Privacy commissioner questions “lawful access” bill in letter to Standing Committee on Public Safety

The Harper government wants to give police and other security officers in Canada the right to snoop around your computer without getting a warrant. It’s totally unnecessary, designed more to convince U.S. and other international buddies that we’re serious about security in this country. But don’t take my word for it. Here’s Canada’s federal privacy commissioner in a letter to the Standing Commission on Public Safety this week:

“Though isolated anecdotes abound, and extreme incidents are generally referred to, no systematic case has yet been made that demonstrates a need to circumvent the current legal regime for judicial authorization to obtain personal information. Before all else, law enforcement and national security authorities need to explain how the current provisions on judicial warrants do not meet their needs.”

The Council of Canadians is following the movement of Bills C-46 (The Investigative Powers for the 21st Century Act) and C-47 (The Technical Assistance for Law Enforcement in the 21st Century Act) — who comes up with these names? — through the House of Commons with concern. The proposed laws are invasive, unnecessary and suspiciously conducive to removing legal and regulatory impediments to more information sharing with U.S., European and other foreign security services.

For details on C-47 and C-46, see the Canadian Internet Policy and Public Interest Clinic (CIPPIC) descriptions. To summarize, for former will legally force Internet service providers (ISPs) to build intercept capabilities into their systems, which the police can then access. Some ISPs can already do this but others are concerned about the cost of installing interceptors.

Bill C-46 is summarized as follows in an in-depth Montreal Gazette article about “lawful access” and related privacy issues, in which they write the bill:

– “allows enforcement agencies to require service providers to preserve all communications and data of any client named”


– “creates production orders that are similar to search warrants, but require the third-party service provider to retrieve the data.”

University if Ottawa law professor and online privacy expert Michael Geist has shown, through access to information requests, that the Harper government’s case for these new police powers is exaggerated and partly based on false claims by Public Safety Minister Van Loan.

“Van Loan argues that the changes are long overdue, pointing to a kidnapping case in Vancouver earlier this year as evidence of the need for legislative change,” writes Geist. “In several interviews, he has described witnessing an emergency situation in which Vancouver police waited 36 hours to get the information they needed in order to obtain a warrant for customer name and address information…

“However, in an admission that goes to the heart of Van Loan’s claims, a legal adviser disclosed that no ISP records were sought during the investigation. In other words, the case the minister of public safety has presented as evidence of the need for mandatory disclosure of ISP customer records never involved a request for such records and yielded an arrest using the current law.”

Another reason to question this legislation, even if you feel that police should have the authority to acquire personal information in an emergecny, without a warrant, is that THEY CAN ALREADY DO THIS (see privacy commissioner’s letter, linked above).
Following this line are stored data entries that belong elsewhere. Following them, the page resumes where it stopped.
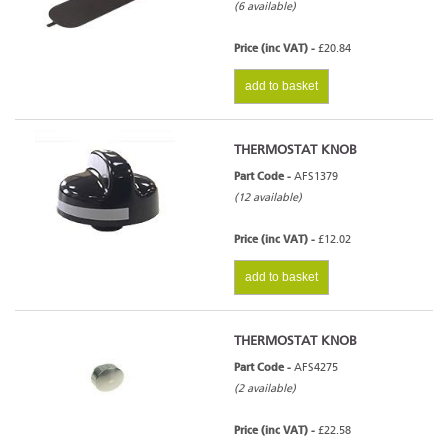
(6 available)
Price (inc VAT) -
£20.84
add to basket
THERMOSTAT KNOB
Part Code -
AFS1379
(12 available)
Price (inc VAT) -
£12.02
add to basket
THERMOSTAT KNOB
Part Code -
AFS4275
(2 available)
Price (inc VAT) -
£22.58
Groups like the B.C. Civil Liberties Association and others are concerned that what Canada’s police and security agencies really want is the right to go fishing for evidence they don’t have or don’t know they need.
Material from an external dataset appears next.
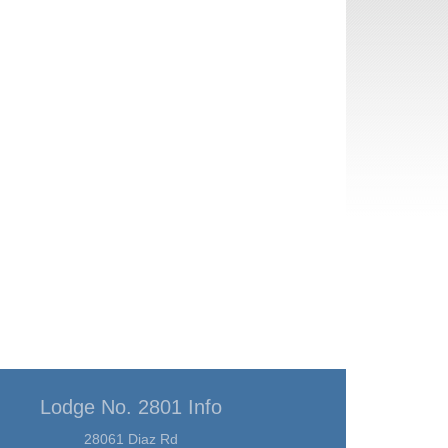
Lodge No. 2801 Info
28061 Diaz Rd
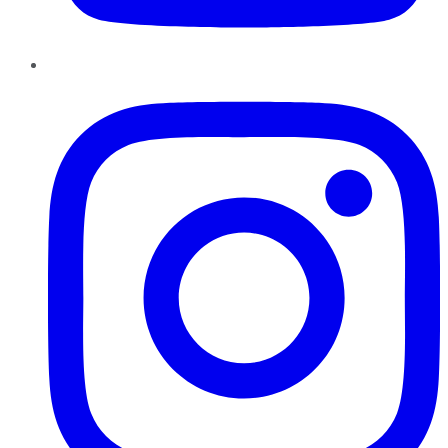
Instagram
The news powers could also be used to develop profiles on individuals who have nothing to do with crime but who nonetheless are of interest to police — like Vancouver residents who don’t like the Olympics.

Put at its simplest, Canada wants to pass “lawful access” legislation so it can continue to hang out with the cool kids (or who our government considers cool) on the international stage. Privacy and civil liberties are so ten years ago for established or emerging police states England, the U.S. and the European Union.